**DATA FOR THIS EXERCISE:**
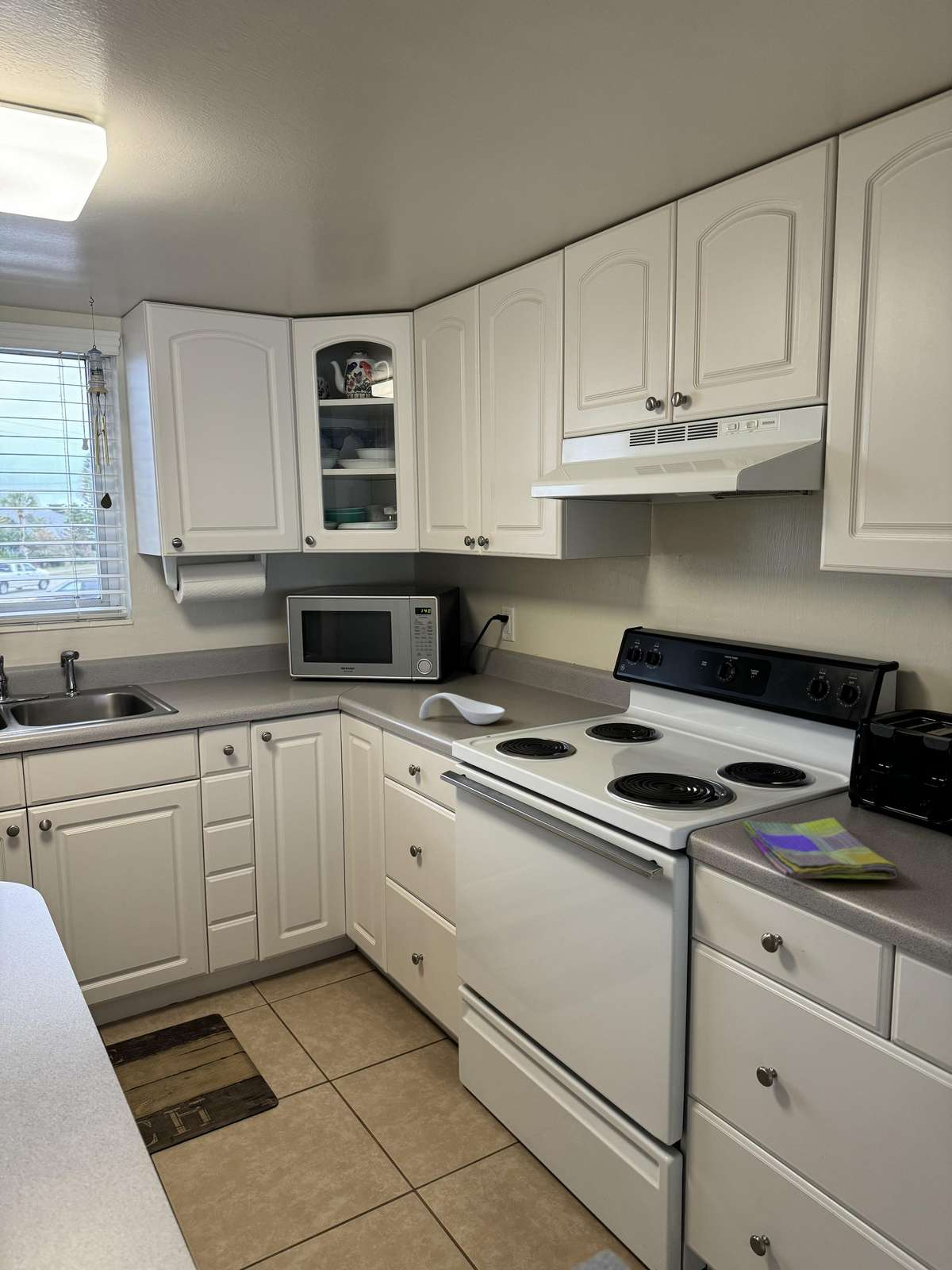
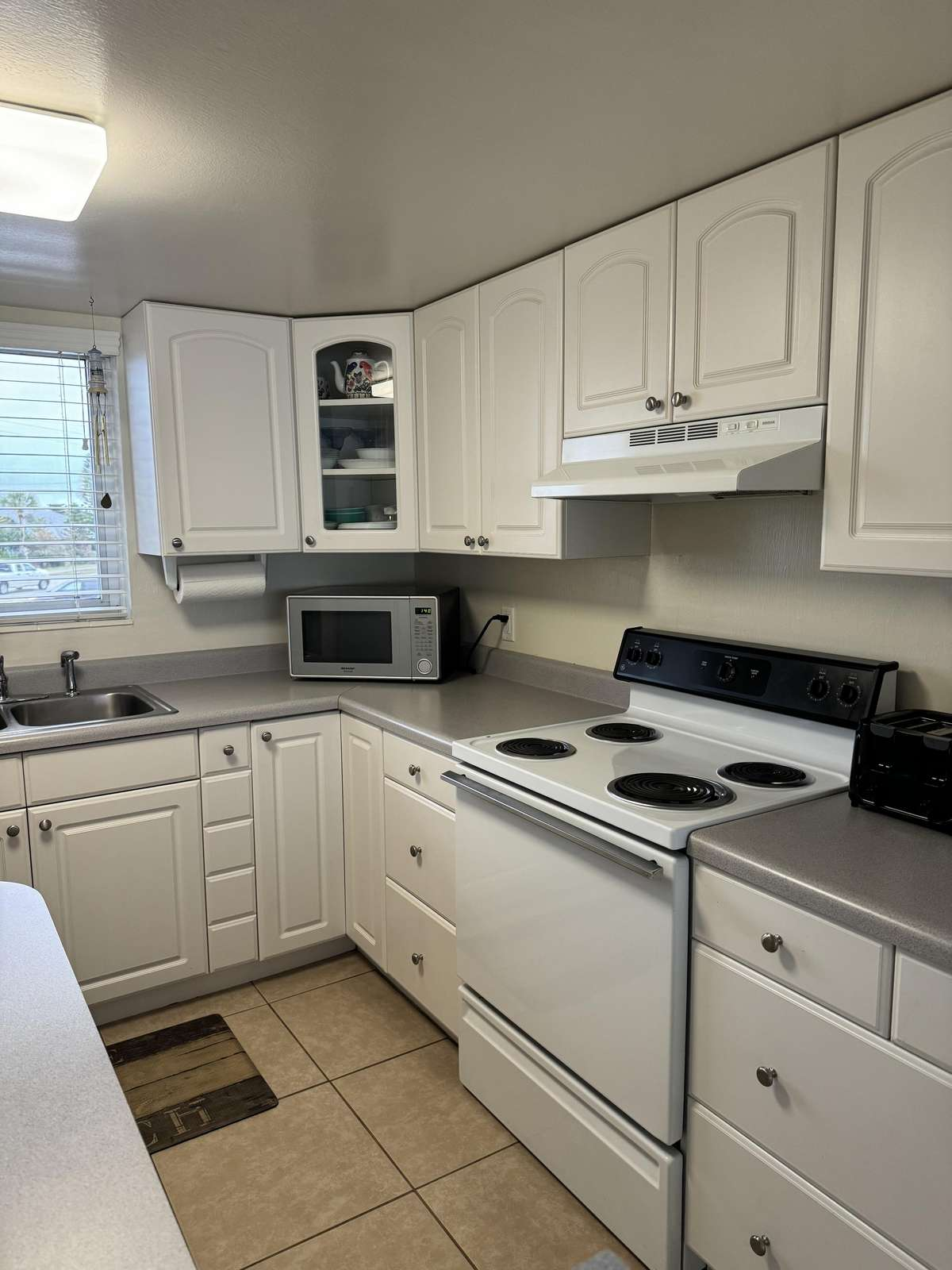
- spoon rest [419,692,506,725]
- dish towel [743,817,900,880]
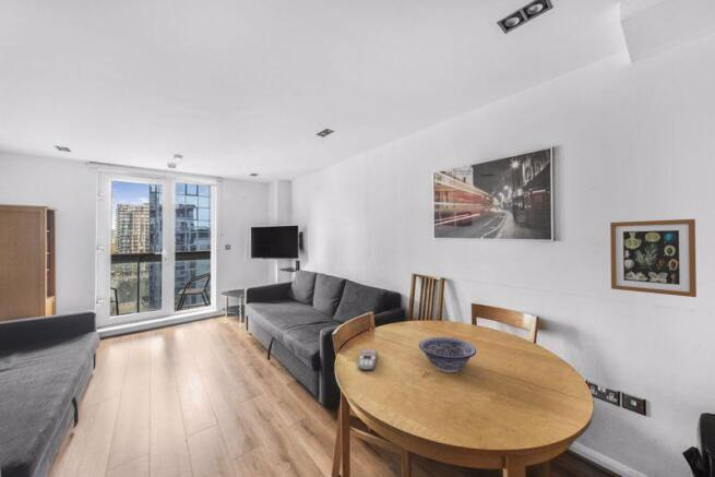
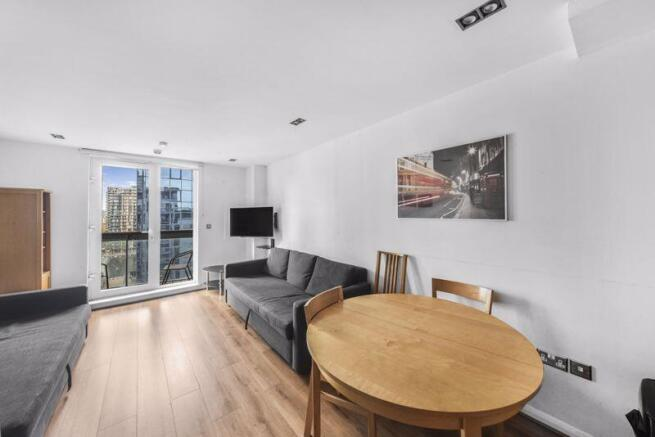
- decorative bowl [418,336,477,373]
- remote control [357,348,379,371]
- wall art [609,218,698,298]
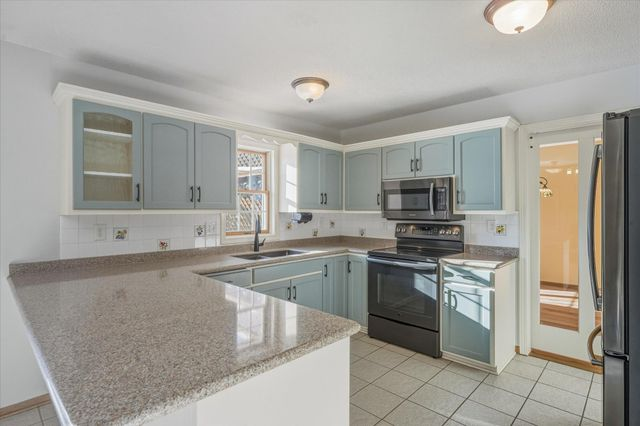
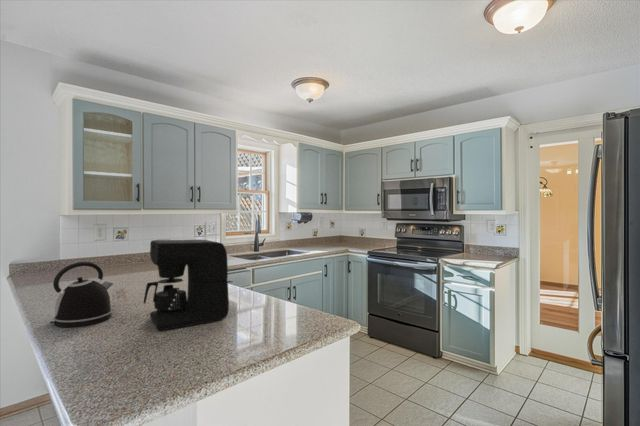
+ coffee maker [143,239,230,332]
+ kettle [49,261,114,328]
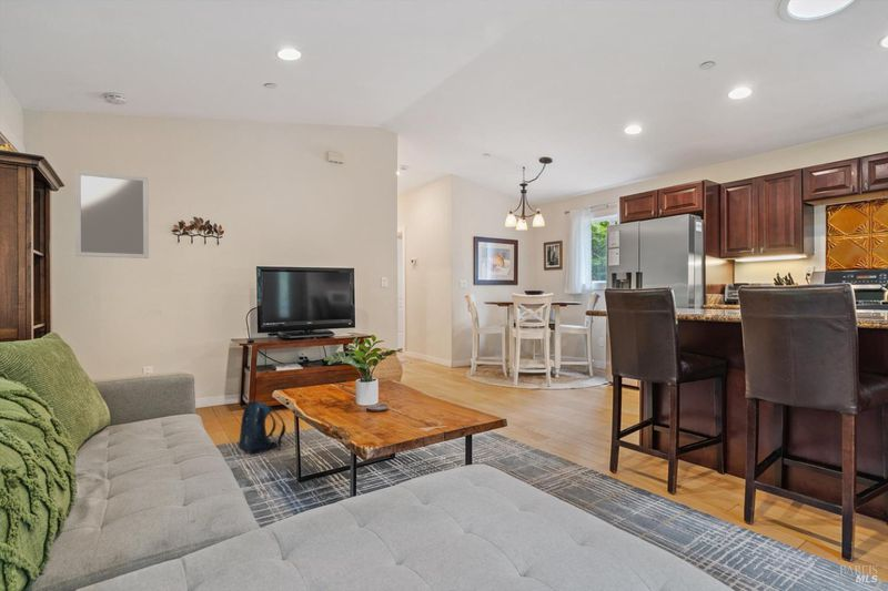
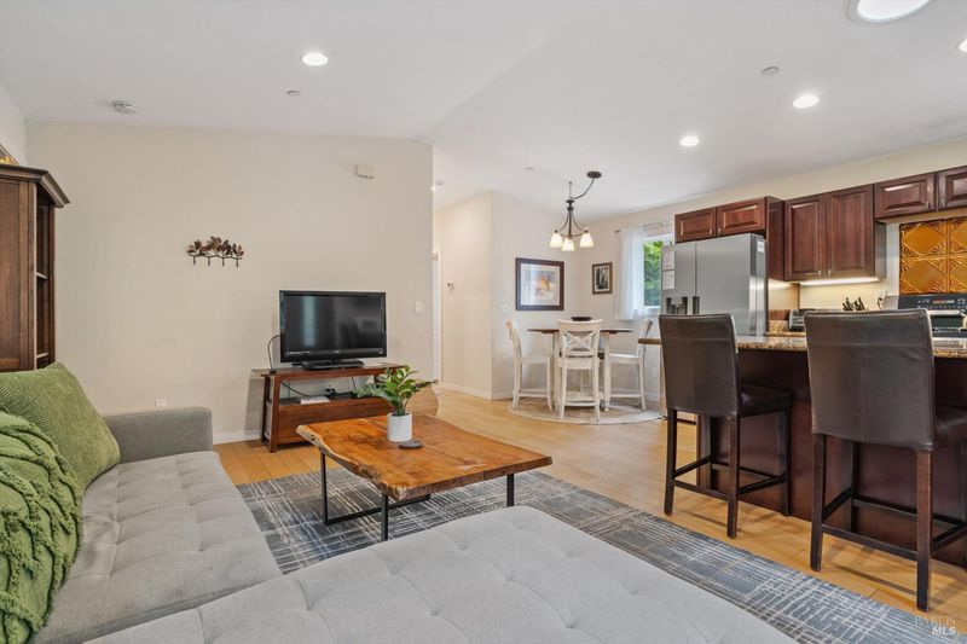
- home mirror [74,170,150,259]
- backpack [238,400,286,456]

**EXERCISE OBJECTIVE:**
Hand back the data above exactly, leaving out all pictures.

**ANSWER BELOW:**
- spoon rest [419,692,506,725]
- dish towel [743,817,900,880]
- decorative bowl [418,336,477,373]
- remote control [357,348,379,371]
- wall art [609,218,698,298]
+ coffee maker [143,239,230,332]
+ kettle [49,261,114,328]
- home mirror [74,170,150,259]
- backpack [238,400,286,456]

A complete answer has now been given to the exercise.